I have a lot to be happy about, but I’m just not tonight. I’m blue and sad. Not sad enough to cry about anything, but with the exception of my kids, this just isn’t the life I thought I’d have. And, I don’t know whether it’s best to accept that I now have limitations, or try and find help to work through them.

I don’t talk about it with friends. I used to talk about it and my insecurities about it with my friend (the one who is no longer a friend). He was actually a good listener for a long time. The thing is, it went both ways as I was always a good listener to him…and he had no shortage of drama. When he told me that he didn’t want to hear that I didn’t feel well or was in pain anymore, it really hit me. Even my friends don’t get it. Of course, I have way more polite friends than him–many of whom ask how I’m doing and really want to know. Ok, maybe not many, but definitely a few. That one conversation though, made me re-examine how much I was talking about it.

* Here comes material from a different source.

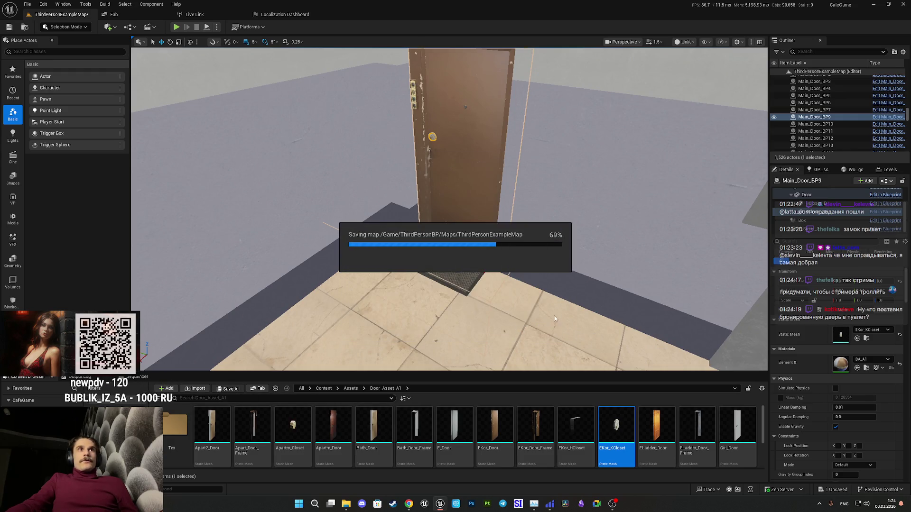
{"action": "left_click_drag", "start_coordinate": [553, 317], "coordinate": [497, 274]}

I never thought that I was talking about it 24/7, but when he asked, I would tell him if I was in pain, etc. But, because someone pointed out that I was talking about it too much, I think I shut down. I don’t want to be Debbie Downer. I love to laugh and have fun. I smile and laugh more with my kids than I do anywhere else. I truly enjoy them (even when they are beasts). I thought there was a balance, and now I’m not so sure. I don’t bring it up unless people ask, except on this blog, of course. This is my place to vent and talk about my autoimmune issues and if anyone is annoyed they can simply stop reading.

I just wondered if anyone else has had a friend or family member tell them they are too focused on their illness. I always joke that I’m a hermit and not a people-person, and things like that are the reason why. I don’t want to open up and be shut down by someone.

I hope you all are having a pain free night!